1: Imagine it’s Thanksgiving. Sitting in the living room is a grandfather who’s grumbling.  

“He is cranky but the underlying emotion is a sad sense of loneliness from his family never seeing him,” Chris Voss writes in Never Split the Difference: Negotiating As If Your Life Depended On It.

He’s grumpy because he feels like he never sees the family. And he feels lonely. So he’s expressing his feelings in a dysfunctional way to get attention. 

So how do we fix that? 

We begin by understanding that our emotions have two levels: There is the “presenting” behavior which is observable. This is what we see and hear. Then, there is the “underlying” feeling which is what motivates the behavior. 

So, “instead of addressing his grumpy behavior,” Chris suggests, “we acknowledge his sadness in a nonjudgmental way. We head him off before he can really get started.” 

“We don’t see each other all that often,” we might say. “It seems like you feel like we don’t pay any attention to you and you only see us once a year, so why should you make time for us?” 

Next, we pause briefly to give the grandfather time to recognize and appreciate our attempts to understand what he’s feeling. Then, we offer a positive solution to address the situation.  

“For us this is a real treat. We want to hear what you have to talk about. We want to value this time with you because we feel left out of your life.”

2: On Monday, we looked at the importance of understanding the role of emotion in any negotiation or high-stakes conversation. Yesterday, we looked at the power of labeling emotions.  

Chris served as the FBI’s chief hostage negotiator. He explains: “What good negotiators do when labeling is address those underlying emotions. Labeling negative diffuses them (or defuses them, in extreme cases); labeling positives reinforces. them.”

Our tendency can be to get frustrated or angry when someone acts in a counterproductive way.  
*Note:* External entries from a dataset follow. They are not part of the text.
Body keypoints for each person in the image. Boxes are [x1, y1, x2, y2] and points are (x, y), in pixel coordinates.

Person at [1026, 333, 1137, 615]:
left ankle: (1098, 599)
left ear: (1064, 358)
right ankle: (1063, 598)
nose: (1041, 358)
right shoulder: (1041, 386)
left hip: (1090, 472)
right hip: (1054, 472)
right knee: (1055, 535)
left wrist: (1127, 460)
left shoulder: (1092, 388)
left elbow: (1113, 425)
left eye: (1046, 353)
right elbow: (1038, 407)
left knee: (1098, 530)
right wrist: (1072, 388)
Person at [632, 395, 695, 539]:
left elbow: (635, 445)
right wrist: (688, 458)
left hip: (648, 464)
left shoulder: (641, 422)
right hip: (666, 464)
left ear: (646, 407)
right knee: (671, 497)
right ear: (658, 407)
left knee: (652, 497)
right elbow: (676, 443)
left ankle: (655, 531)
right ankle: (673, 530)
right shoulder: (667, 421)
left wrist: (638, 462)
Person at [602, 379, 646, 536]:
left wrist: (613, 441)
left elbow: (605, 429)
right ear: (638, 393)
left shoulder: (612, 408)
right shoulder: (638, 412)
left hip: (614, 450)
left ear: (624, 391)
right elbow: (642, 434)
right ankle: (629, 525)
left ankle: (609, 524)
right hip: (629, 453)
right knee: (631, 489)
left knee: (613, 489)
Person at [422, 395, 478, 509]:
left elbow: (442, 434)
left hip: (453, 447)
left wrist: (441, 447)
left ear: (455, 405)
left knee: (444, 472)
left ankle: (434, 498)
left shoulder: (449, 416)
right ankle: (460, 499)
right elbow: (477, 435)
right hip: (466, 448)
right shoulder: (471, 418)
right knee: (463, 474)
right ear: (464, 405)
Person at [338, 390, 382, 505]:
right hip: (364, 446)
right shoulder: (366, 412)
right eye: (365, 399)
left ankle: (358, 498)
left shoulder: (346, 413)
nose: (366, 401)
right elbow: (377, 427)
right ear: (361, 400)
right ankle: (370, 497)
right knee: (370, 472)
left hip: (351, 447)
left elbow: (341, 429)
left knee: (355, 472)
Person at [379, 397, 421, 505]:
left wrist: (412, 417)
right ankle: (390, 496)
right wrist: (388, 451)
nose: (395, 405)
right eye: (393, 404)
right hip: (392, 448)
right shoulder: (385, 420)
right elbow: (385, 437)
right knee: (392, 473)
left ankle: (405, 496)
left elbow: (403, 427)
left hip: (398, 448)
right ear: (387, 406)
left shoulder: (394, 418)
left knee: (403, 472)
“As an emotion, anger is rarely productive—in you or the person you’re negotiating with,” he explains. “It releases stress hormones and neurochemicals that disrupt our ability to properly evaluate and respond to situations.”

Not only that, but anger also blinds us to the reality that we are angry. Which gives us a false sense of confidence.
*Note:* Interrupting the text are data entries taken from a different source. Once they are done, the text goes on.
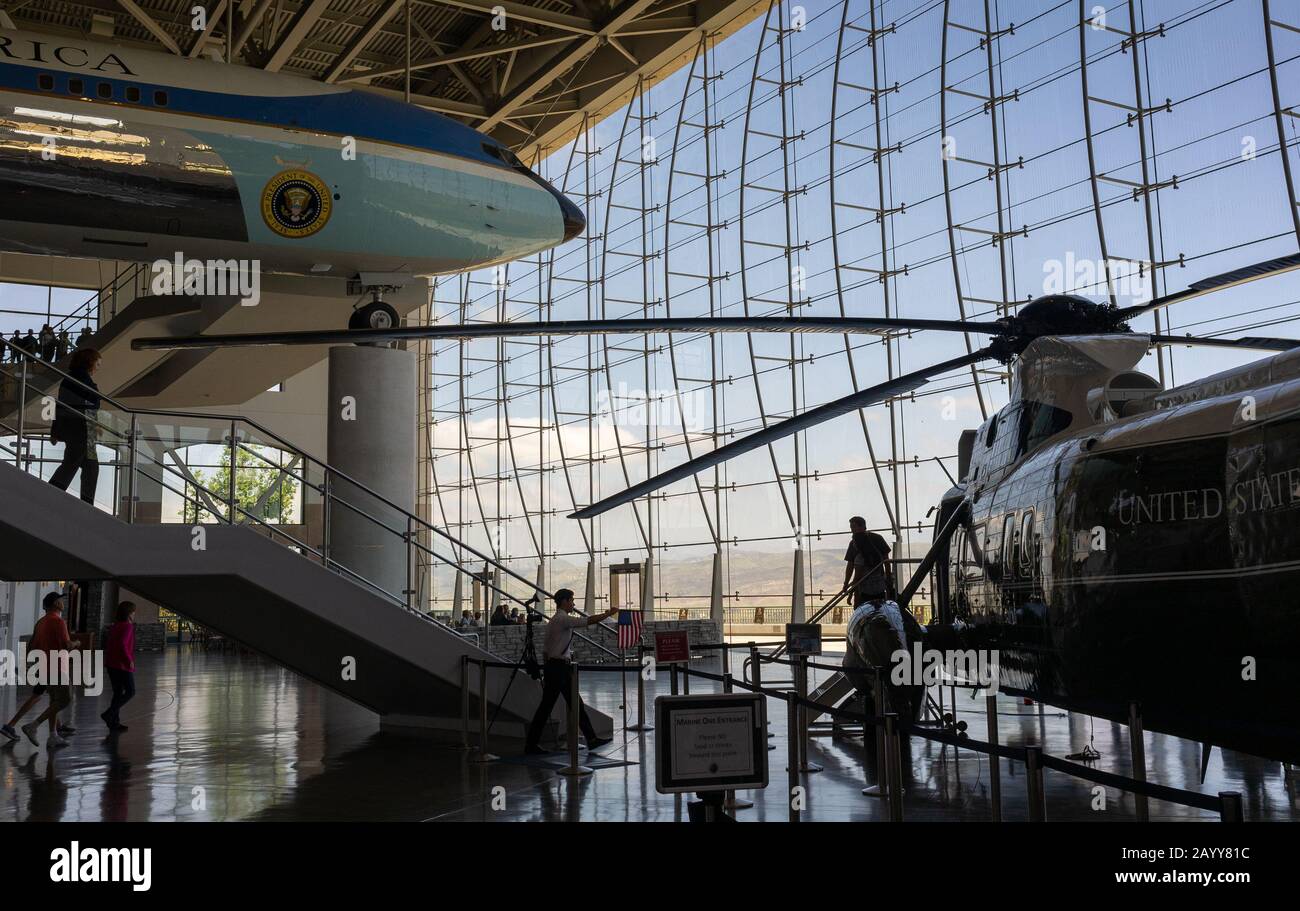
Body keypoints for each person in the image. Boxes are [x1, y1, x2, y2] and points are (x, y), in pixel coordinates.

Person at [524, 589, 618, 755]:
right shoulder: (562, 619)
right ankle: (532, 744)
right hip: (559, 668)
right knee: (556, 706)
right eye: (571, 600)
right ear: (564, 601)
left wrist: (547, 670)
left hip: (555, 667)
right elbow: (587, 621)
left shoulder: (554, 620)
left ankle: (591, 738)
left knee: (571, 704)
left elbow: (546, 650)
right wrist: (609, 613)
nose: (573, 604)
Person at [20, 592, 79, 749]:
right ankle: (33, 725)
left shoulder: (40, 622)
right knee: (65, 699)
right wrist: (77, 642)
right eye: (60, 600)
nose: (62, 602)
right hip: (57, 667)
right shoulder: (59, 622)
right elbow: (67, 645)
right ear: (56, 604)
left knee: (54, 700)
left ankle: (53, 736)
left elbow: (32, 646)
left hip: (43, 667)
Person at [49, 346, 102, 505]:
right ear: (90, 362)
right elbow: (87, 403)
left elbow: (62, 404)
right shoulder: (80, 379)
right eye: (98, 363)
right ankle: (48, 496)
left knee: (89, 466)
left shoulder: (73, 378)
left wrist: (55, 430)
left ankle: (85, 503)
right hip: (81, 428)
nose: (99, 367)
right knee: (74, 464)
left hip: (82, 427)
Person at [101, 602, 136, 732]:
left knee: (117, 692)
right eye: (133, 612)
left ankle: (114, 723)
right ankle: (109, 714)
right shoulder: (128, 627)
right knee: (131, 691)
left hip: (111, 664)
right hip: (122, 665)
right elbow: (122, 644)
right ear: (128, 614)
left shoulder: (115, 626)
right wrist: (129, 660)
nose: (134, 614)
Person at [844, 515, 892, 606]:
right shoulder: (877, 538)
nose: (852, 530)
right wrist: (888, 578)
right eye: (851, 527)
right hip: (879, 585)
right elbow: (886, 560)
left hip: (862, 589)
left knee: (862, 611)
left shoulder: (855, 545)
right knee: (880, 608)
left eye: (854, 527)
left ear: (862, 526)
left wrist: (847, 585)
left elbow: (852, 568)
“That’s not to say that negative feelings should be ignored,” Chris writes. “That can be just as damaging. Instead, they should be teased out. Labeling is a helpful tactic in de-escalating angry confrontations, because it makes the person acknowledge their feelings rather than continuing to act out.”

Chris shares an example about a time he had made the top FBI official in Canada angry because he had entered the country without alerting him in advance so he could notify the State Department, a procedure known as “country clearance.” 

“I knew I needed to call and assuage him to straighten out the situation, or I risked being expelled,” he writes. “Top guys like to feel on top. They don’t want to be disrespected. All the more so when the office they run isn’t a sexy assignment.” 

“Bless me, Father, for I have sinned,” Chris said when the official answered the phone. 


“Who is this?” 

“Bless me, Father, for I have sinned,” I repeated. “It’s Chris Voss.” 

Another long pause.

“Does your boss know you’re here?” he asked finally.

Chris said his boss did know. “At this point, the FBI official would have been completely within his rights to tell me to leave Canada immediately. But by mentioning the negative dynamic,” he explains, “I knew I’d diffused it as much as I could. I had a chance.” 

“All right, you’ve got country clearance,” he finally said. “I’ll take care of the paperwork.”

3: The next time we make a mistake or anger someone, go right at it.  

“The fastest and most effective means of establishing a quick working relationship is to acknowledge the negative and diffuse it,” Chris writes.

“Whenever I was dealing with the family of a hostage,” he explains, “I started out by saying I knew they were scared. And when I make a mistake—something that happens a lot—I always acknowledge the other person’s anger. I’ve found the phrase ‘Look, I’m an asshole’ to be an amazingly effective way to make problems go away.

“That approach has never failed me.”

More tomorrow!


Reflection: Think back on a recent situation where I did something to make someone angry. How did I handle it? What did I say? How did it work?